While not disputing that some of their functions, such as assorted employment admin etc, is useful, nay, vital, I have long held the opinion that it is HR depts and specifically their recruitment procedures and activities in this area, which are responsible for the seemingly incorrigible reinforcement of toxic managerial structures and attitudes.
It is HR departments who recruit the civil servants and chief officers who turn out to have rogue tendencies. When infilling "lower" jobs they tend to recruit those who will fit in to the existing system instead of those who would shine brighter in a better system but would make waves in a less good or bad system. I think that modern recruitment methods have the disastrous effect of disciminating against talented, really valuable, people in favour of company wonk "middle men" box tickers and those who school themselves in interview passing flimflam and manipulating office politics.
In short, if an existing system is crap. HR departments can often prolong that whilst simultaneously erecting barriers against those who might initially cause some disruption but would ultimately improve things.

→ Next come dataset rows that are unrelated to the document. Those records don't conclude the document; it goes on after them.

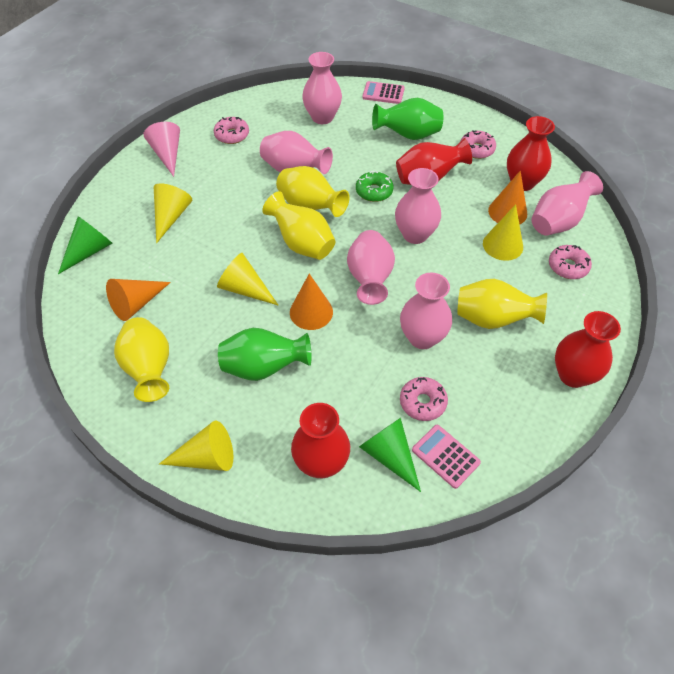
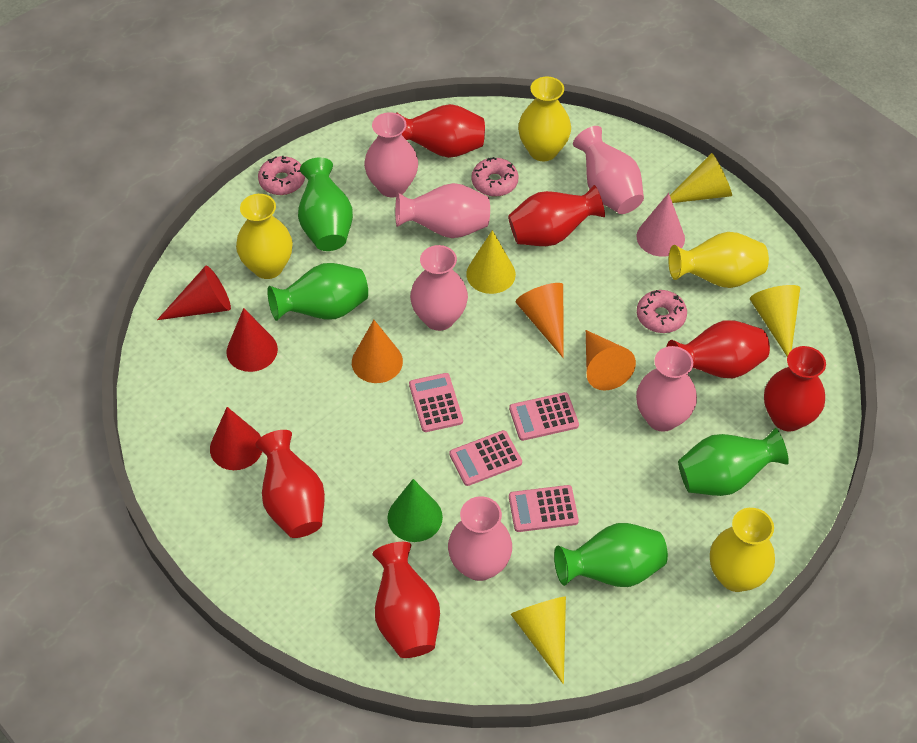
green cone: [58,216,113,274] [359,418,421,492] = 2 -> [388,479,443,542] = 1
green donut: [356,171,394,202] = 1 -> none = 0
green vase: [218,328,312,381] [372,98,443,140] = 2 -> [267,263,368,321] [298,158,353,251] [554,523,668,587] [678,428,789,496] = 4
pink calculator: [362,81,405,104] [412,425,481,489] = 2 -> [409,373,463,432] [449,430,522,486] [509,392,579,441] [509,485,579,532] = 4
pink donut: [214,117,249,144] [400,377,448,421] [461,130,496,159] [549,245,592,279] = 4 -> [258,156,305,195] [472,157,518,197] [637,290,687,333] = 3
red cone: none = 0 -> [157,265,231,320] [210,407,262,470] [227,308,278,372] = 3
red vase: [291,403,350,478] [396,138,472,185] [507,116,555,191] [555,311,621,388] = 4 -> [255,430,325,538] [372,542,440,658] [396,104,485,158] [508,185,605,246] [667,320,770,378] [764,346,826,432] = 6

the bradford factor should be for people throwing sickies not genuine illness if you have a doctors note is that not genuine where i work we come to work ill as scared of being fired should not be like this and one employee was told if she had the operation she needed to make
her better she would be fired as she had had time off with a related illness now the poor lady is very ill and has to give up work if she had had she op she would have been better able to work i feel this is playing god with peoples lives employers should not have the right to make you choose between your job or your life shame on you
The Bradford score system makes my blood boil. Last November 2015 I had surgery on my foot, unfortunately it went wrong so had more surgery in January 2016. Now because I had had some time off sick in the past 12 months my Bradford score went through the roof! I had a"talk"with manager and of course now it's on my record of 18 years working for NHS. This is not how the Bradford score was supposed to be used. A colleague had a hip replacement, problems arose and she was onto the 2nd stage of disciplinary action. Extremely upsetting and worrying for those concerned. There is so much concern within the NHS that taking holiday instead of sickness is now happening, how can this be right ?
Extremely mystified NHS employeek.
I will not get our company's yearly wage rise like everyone else because my Bradford points are deemed to be too high, I was never informed of this before hand and although they may be high I have never received any written warnings, can they do this legally?